«Иначе как чудом это не назовёшь»
Иркутский историк обнаружила 79 неизвестных ранее писем Владимира Сукачёва
79 писем Владимира Платоновича Сукачёва, 143 письма Надежды Владимировны, его супруги, охватывающие период с 1889-го по 1910 год и адресованные сыну Борису. Эта уникальная находка ждала историка Наталью Гончаренко в Эстонии, в Тарту. Поразительно, но факт: архив Бориса Сукачёва пережил первую мировую войну, революцию, гражданскую войну, вторую мировую… До обнаружения этих тартуских пачек писем в Иркутске были известны только два письма Владимира Платоновича, всё остальное исчезло безвозвратно. Наталья Гончаренко вместе с волонтёрами провела расшифровку архива. Сейчас готовится первая книга, в которой историк расскажет о семье Сукачёвых и впервые опубликует письма Владимира Платоновича.

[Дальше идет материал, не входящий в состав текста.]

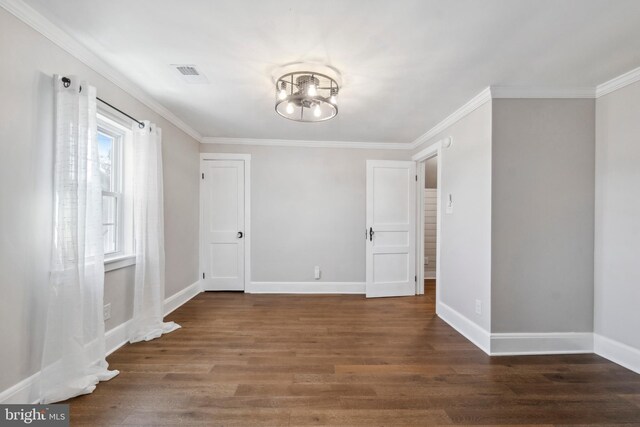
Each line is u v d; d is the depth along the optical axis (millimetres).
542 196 2473
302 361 2291
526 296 2479
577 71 2193
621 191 2273
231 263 4348
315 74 2264
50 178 1800
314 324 3092
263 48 1948
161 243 2879
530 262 2480
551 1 1479
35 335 1718
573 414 1709
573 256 2479
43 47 1737
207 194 4289
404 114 3139
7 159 1555
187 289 3893
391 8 1549
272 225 4336
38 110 1718
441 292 3342
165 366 2191
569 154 2473
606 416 1694
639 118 2150
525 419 1662
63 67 1878
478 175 2670
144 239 2654
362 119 3320
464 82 2389
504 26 1688
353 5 1531
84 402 1761
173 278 3523
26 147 1655
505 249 2473
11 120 1571
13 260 1594
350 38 1822
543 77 2293
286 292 4336
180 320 3178
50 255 1792
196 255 4180
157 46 1948
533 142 2465
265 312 3463
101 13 1625
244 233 4328
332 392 1893
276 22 1681
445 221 3291
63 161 1786
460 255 2955
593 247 2480
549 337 2479
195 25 1720
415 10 1562
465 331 2834
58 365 1755
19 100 1608
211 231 4312
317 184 4355
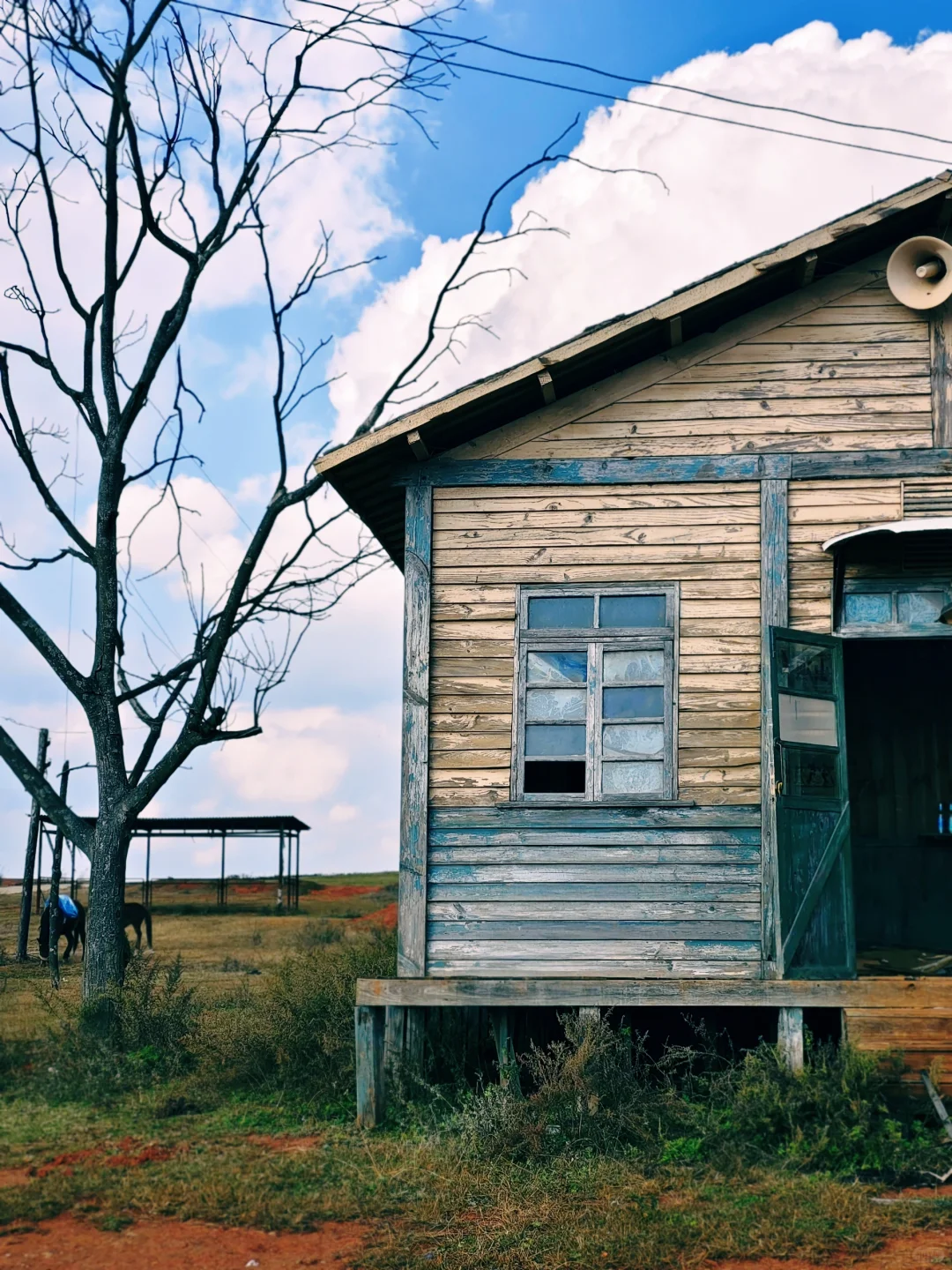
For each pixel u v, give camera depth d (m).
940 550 10.41
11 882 49.78
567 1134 9.25
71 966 23.77
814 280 11.05
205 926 37.12
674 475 10.84
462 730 10.60
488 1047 11.40
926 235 10.82
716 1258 7.18
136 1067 11.77
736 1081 9.70
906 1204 8.05
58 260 14.28
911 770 14.44
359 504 11.95
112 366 14.38
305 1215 7.79
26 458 14.23
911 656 14.70
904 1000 9.68
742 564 10.67
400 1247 7.24
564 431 11.01
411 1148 9.28
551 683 10.63
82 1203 8.07
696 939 10.06
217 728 13.54
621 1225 7.58
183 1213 7.85
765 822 10.15
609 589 10.73
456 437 11.02
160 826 43.88
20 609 14.10
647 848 10.26
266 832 45.41
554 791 11.37
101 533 14.09
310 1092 11.06
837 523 10.65
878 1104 9.20
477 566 10.87
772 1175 8.70
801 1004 9.76
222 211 14.38
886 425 10.77
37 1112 10.68
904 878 14.12
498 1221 7.75
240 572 13.87
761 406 10.90
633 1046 10.73
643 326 10.47
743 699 10.44
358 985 10.12
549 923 10.22
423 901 10.33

Для Иркутска архив Бориса Сукачёва, обнаруженный Тарту, – потрясающая находка. Очень редко бывает, чтобы историку повезло и он нашёл массу уникальных документов, нигде ранее не опубликованных и даже не прочитанных. «Я привезла в Иркутск порядка пяти тысяч файлов, фотографий. Сейчас, когда обработка проделана на 95%, можно говорить о том, что это больше тысячи документов самых разных авторов, – говорит Наталья Гончаренко, много лет занимающаяся историей семьи Сукачёвых. – В основном это эпистолярное наследие. Это сами Сукачёвы и их ближний круг общения: родственники, друзья. И какое-то количество, может быть, порядка 20%,– это коллеги Бориса Сукачёва, зоологи, биологи».
«Я решилась поехать в Тарту»
Борис Сукачёв был зоологом, работал в Императорском Санкт-Петербургском университете, в знаменитом зоотомическом кабинете. Позже он переехал в Юрьев (Тарту) и также трудился в зоотомическом кабинете Юрьевского университета. С педантичностью учёного он отсортировал письма по датам, перевязал ленточками. Борис не мог знать, что эти письма, вот так же перевязанные, пролежат более сотни лет в коробках, и не коснутся их ни войны, ни революция…
– Почему Борис Владимирович так щепетильно отнёсся к этой переписке?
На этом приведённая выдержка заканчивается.